As described in the header, I am using Bison and Flex to get a parser, yet I need to handle the error and continue after I find one. Thus I use:
Stmt: Reference '=' Expr ';' { printf(" Reference = Expr ;\n");}
| '{' Stmts '}' { printf("{ Stmts }");}
| WHILE '(' Bool ')' '{' Stmts '}' { printf(" WHILE ( Bool ) { Stmts } ");}
| FOR NAME '=' Expr TO Expr BY Expr '{' Stmts '}' { printf(" FOR NAME = Expr TO Expr BY Expr { Stmts } ");}
| IF '(' Bool ')' THEN Stmt { printf(" IF ( Bool ) THEN Stmt ");}
| IF '(' Bool ')' THEN Stmt ELSE Stmt { printf(" IF ( Bool ) THEN Stmt ELSE Stmt ");}
| READ Reference ';' { printf(" READ Reference ;");}
| WRITE Expr ';' { printf(" WRITE Expr ;");}
| error ';' { yyerror("Statement is not valid"); yyclearin; yyerrok;}
;
however, I always get a msg "syntax error" and I do not know where does it come from and how to prevent it so that my own "error code" will be executed. I am trying to do an error recovery here so that my parser will continue to parse the input till the EOF.
People often confuse the purpose of error
rules in yacc/bison -- they are for error RECOVERY, not for error HANDLING. So an error rule is not called in response to an error -- the error happens and then the error rule is used to recover.

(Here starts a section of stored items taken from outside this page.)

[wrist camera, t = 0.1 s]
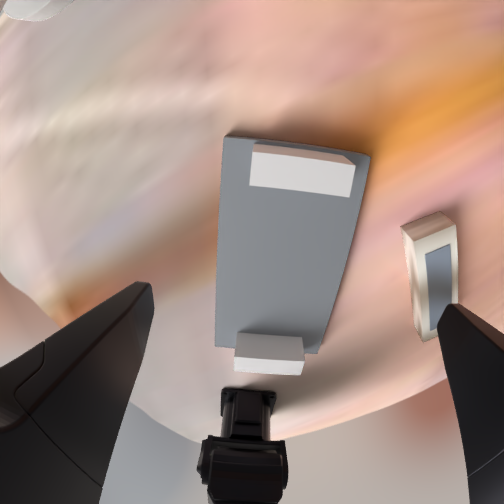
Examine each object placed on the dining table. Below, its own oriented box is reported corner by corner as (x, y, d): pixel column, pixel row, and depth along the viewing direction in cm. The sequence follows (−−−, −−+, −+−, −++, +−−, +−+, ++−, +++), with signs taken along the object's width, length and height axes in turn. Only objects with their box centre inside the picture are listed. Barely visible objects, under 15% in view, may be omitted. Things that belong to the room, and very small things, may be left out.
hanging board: (315, 346, 29) (320, 377, 26) (215, 339, 29) (210, 370, 26) (366, 154, 20) (386, 167, 16) (225, 135, 20) (217, 144, 16)
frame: (444, 309, 27) (457, 328, 24) (412, 322, 28) (423, 343, 25) (438, 209, 22) (456, 225, 19) (398, 224, 23) (414, 242, 20)
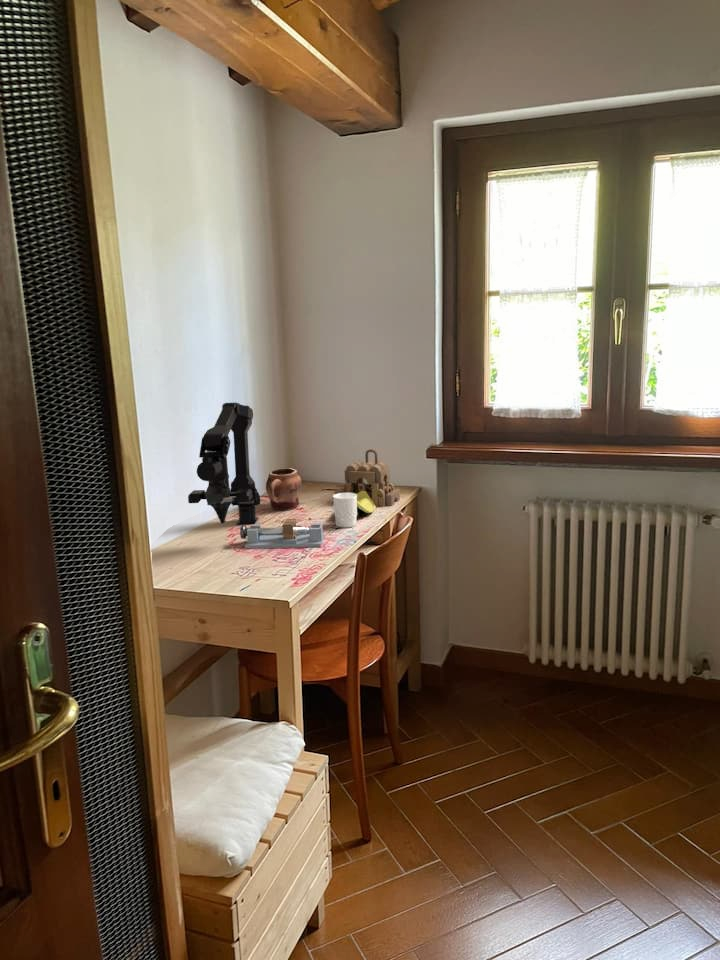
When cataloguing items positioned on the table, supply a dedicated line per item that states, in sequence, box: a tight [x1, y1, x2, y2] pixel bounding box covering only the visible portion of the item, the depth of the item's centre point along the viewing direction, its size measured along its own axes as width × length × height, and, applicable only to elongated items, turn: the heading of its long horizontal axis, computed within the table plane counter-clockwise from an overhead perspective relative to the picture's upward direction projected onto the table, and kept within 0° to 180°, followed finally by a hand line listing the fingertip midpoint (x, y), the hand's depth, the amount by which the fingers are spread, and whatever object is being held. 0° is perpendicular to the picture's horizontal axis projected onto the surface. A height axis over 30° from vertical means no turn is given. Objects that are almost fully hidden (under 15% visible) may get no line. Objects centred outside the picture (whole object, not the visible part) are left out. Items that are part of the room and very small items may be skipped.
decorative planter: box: [265, 467, 302, 511], centre depth 263 cm, size 20×12×14 cm, turn 168°
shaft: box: [239, 525, 310, 540], centre depth 225 cm, size 4×21×4 cm, turn 86°
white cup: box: [332, 493, 358, 528], centre depth 240 cm, size 8×8×10 cm
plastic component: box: [357, 491, 377, 517], centre depth 253 cm, size 20×7×10 cm
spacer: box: [282, 518, 297, 540], centre depth 224 cm, size 7×3×6 cm, turn 176°
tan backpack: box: [334, 448, 401, 508], centre depth 268 cm, size 22×15×19 cm, turn 69°
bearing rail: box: [244, 522, 325, 549], centre depth 225 cm, size 10×23×5 cm, turn 86°
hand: (222, 523), depth 225 cm, fingers closed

If you want to handle the error yourself (so avoid printing a "syntax error" message), you need to define your own yyerror
function (that is the error handler) that does something with "syntax error" string other than printing it. One option is to do nothing, and then print a message in your error recovery rule (eg, where you call yyerror, change it to printf instead). The problem being that if error recovery fails, you won't get any message (you will get a failure return from yyparse, so could print a message there).